Centrifugal force considerations are critical in designing rotating machinery: turbine blades experience enormous centrifugal loads at 10,000+ RPM, requiring superalloy materials. Centrifugal pumps use vane rotation to accelerate fluid outward, converting rotational energy to flow energy. Centrifugal clutches engage automatically above a set RPM.
In a rotating reference frame, two fictitious forces appear: centrifugal force (outward, proportional to radius) and Coriolis force (perpendicular to velocity). Both are important for weather systems on Earth and for objects moving within large rotating structures.
Ultracentrifuges spin at up to 150,000 RPM, achieving over 1,000,000 G. Uranium enrichment gas centrifuges operate at 50,000-70,000 RPM. At these speeds, molecular weight differences cause isotopic separation — UF₆ with U-238 moves slightly outward compared to UF₆ with U-235.
In an inertial (non-rotating) frame, centrifugal force does not exist — only centripetal force is real.

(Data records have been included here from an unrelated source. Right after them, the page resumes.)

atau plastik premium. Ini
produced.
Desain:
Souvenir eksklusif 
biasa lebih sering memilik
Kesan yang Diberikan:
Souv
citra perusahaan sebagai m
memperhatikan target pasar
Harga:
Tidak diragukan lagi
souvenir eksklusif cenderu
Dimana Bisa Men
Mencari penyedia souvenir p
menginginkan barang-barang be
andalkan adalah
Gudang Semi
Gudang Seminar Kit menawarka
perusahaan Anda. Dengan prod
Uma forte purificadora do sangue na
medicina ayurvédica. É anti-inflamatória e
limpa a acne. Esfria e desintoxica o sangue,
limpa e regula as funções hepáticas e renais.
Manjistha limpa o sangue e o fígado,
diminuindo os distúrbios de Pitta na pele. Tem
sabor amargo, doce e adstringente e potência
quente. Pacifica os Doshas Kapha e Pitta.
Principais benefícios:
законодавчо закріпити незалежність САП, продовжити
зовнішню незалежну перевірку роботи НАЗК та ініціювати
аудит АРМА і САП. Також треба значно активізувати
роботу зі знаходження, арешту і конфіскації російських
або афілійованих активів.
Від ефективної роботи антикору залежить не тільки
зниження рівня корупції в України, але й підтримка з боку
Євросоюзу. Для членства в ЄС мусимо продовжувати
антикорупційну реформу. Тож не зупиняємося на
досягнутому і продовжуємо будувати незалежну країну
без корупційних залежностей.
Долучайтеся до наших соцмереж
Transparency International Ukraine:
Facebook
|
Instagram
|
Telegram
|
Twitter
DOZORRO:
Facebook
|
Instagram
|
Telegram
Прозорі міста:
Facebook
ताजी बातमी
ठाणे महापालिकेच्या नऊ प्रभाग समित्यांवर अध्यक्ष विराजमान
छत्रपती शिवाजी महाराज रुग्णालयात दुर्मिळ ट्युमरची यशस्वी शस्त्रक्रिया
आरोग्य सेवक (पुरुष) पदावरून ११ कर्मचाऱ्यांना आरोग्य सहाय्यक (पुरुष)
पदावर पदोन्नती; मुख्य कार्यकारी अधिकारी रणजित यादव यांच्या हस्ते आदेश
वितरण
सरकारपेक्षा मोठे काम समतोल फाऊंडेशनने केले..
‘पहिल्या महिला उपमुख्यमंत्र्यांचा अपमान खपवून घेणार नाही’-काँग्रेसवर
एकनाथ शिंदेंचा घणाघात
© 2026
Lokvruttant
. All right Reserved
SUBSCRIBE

However, in the rotating reference frame, centrifugal force is a perfectly valid and useful concept for calculating apparent forces.
Centripetal force is the real inward force that keeps an object moving in a circle (like tension in a string). Centrifugal force is the apparent outward force felt by the object in the rotating frame. They have equal magnitude but opposite directions.
During the spin cycle, clothes are pushed outward against the drum at hundreds of G. Water, being less bound to the fabric, is flung through the drum holes, dramatically reducing drying time.
Yes — a rotating space station can simulate gravity on its outer wall. For 1G, you need ω²r = 9.81, which can be achieved with a 100 m radius spinning at about 3 RPM for acceptable comfort.
Centrifugal force depends on ω² (angular velocity squared). Since ω is proportional to RPM, doubling the RPM quadruples the force. This is why high-speed centrifuges achieve enormous G-forces.
Material strength limits RPM. The spinning object must withstand the centrifugal stress. This is why turbine blades, centrifuge rotors, and flywheels are made from high-strength materials.